Deck the halls … with Satan!

Santa and Satan’s helper Pitch battle for the creepiest facial expressions.

Santa and Satan’s helper Pitch battle for the creepiest facial expressions.

If you’d rather spend a day in hell before watching another Christmas movie, consider Movies on a Big Screen your fairy godmother … or godfather. (Are movie theaters masculine or feminine?)

Anyway, watching Santa Claus (a.k.a. Santa vs. Satan) really is like being tortured in B-movie hell, possibly the fourth circle. Think Norman Rockwell Christmas nightmare on acid, then repeat that scenario over and over … and over. The 1959 Mexican-released movie is long, boring and creepy, by a factor of 10.

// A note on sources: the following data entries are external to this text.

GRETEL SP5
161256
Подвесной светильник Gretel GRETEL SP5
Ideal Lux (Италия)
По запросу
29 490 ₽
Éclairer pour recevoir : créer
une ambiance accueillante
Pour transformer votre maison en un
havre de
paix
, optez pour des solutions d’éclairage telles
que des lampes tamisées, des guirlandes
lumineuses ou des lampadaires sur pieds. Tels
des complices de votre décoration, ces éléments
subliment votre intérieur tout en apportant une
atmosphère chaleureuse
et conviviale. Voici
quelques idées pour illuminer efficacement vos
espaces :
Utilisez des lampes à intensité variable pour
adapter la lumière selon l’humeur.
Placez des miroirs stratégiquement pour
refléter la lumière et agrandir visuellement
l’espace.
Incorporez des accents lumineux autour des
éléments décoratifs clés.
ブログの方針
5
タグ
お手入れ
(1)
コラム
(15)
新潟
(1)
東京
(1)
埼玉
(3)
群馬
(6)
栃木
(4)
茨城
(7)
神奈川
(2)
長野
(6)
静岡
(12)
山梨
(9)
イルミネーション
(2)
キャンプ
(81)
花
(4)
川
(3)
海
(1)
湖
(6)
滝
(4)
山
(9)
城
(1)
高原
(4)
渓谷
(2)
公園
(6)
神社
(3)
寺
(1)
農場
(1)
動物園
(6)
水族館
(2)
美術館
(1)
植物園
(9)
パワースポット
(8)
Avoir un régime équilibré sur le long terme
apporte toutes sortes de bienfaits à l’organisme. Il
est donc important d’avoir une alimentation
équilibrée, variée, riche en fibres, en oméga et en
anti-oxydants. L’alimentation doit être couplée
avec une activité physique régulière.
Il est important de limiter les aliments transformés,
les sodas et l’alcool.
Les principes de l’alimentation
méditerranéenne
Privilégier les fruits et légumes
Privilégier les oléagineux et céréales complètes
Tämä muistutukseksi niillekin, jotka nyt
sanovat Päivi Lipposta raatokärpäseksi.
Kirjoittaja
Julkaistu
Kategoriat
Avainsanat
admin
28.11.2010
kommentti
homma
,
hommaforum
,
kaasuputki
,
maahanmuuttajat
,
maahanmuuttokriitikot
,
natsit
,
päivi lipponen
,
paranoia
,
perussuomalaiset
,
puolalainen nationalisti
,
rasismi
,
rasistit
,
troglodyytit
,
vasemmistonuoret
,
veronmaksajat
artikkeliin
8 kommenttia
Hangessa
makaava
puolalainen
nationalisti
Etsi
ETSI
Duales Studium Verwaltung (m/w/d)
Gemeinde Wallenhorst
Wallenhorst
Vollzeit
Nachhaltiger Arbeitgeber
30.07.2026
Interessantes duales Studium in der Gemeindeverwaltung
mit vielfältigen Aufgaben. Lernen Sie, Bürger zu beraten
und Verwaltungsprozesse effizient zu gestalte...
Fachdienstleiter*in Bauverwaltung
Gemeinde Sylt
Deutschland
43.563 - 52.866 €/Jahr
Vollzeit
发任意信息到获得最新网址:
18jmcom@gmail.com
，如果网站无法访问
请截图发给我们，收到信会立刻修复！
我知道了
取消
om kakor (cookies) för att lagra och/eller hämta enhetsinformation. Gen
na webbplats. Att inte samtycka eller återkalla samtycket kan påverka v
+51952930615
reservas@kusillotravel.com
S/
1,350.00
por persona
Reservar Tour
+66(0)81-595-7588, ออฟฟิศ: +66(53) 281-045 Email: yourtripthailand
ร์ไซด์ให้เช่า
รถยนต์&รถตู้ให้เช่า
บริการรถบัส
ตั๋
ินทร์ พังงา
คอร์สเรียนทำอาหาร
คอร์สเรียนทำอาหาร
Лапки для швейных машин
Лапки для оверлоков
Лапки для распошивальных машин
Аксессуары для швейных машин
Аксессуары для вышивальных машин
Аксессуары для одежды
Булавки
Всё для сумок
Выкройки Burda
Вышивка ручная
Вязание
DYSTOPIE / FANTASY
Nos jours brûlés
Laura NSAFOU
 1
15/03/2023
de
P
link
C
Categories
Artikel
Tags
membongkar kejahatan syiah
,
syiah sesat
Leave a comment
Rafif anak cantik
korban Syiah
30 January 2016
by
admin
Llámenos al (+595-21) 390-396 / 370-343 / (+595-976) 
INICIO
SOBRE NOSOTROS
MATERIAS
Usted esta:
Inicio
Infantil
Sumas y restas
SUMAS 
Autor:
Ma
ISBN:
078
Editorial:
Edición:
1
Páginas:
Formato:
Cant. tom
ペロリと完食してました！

Classic 1950s Rockwellian morals, such as married couples sleeping in separate beds, are fused with vampirelike reindeer that turn to powder if exposed to sunlight. Didn’t get a chance to make it to Disney World this year to ride It’s a Small World? No worries. The movie opens not with jolly old St. Nick preparing for the biggest night of the year, but a cackling, pedophilelike Santa playing an organ as children around the world serenade. American kids dressed in cowboy hats croon “Mary Had a Little Lamb” while Mexican kids don ponchos and sing “La Cucaracha.”

But when Satan’s helper Pitch enters the scene, all hell breaks loose. Desperately trying to destroy Santa, Pitch—a skinny devil poseur in red boxer shorts with oversized ears—encourages kids to “beat your brains out!” Ah, now that’s the Christmas spirit.

Pitch eventually gets Santa stuck up a tree, threatening to ruin Christmas forever, but a gimpy Merlin the Magician comes to the rescue using Santa’s Peeping Tom telescope. And Merlin shares wise words to remember this holiday season: “Against mad dog, a cat.” Take that, Charles Dickens!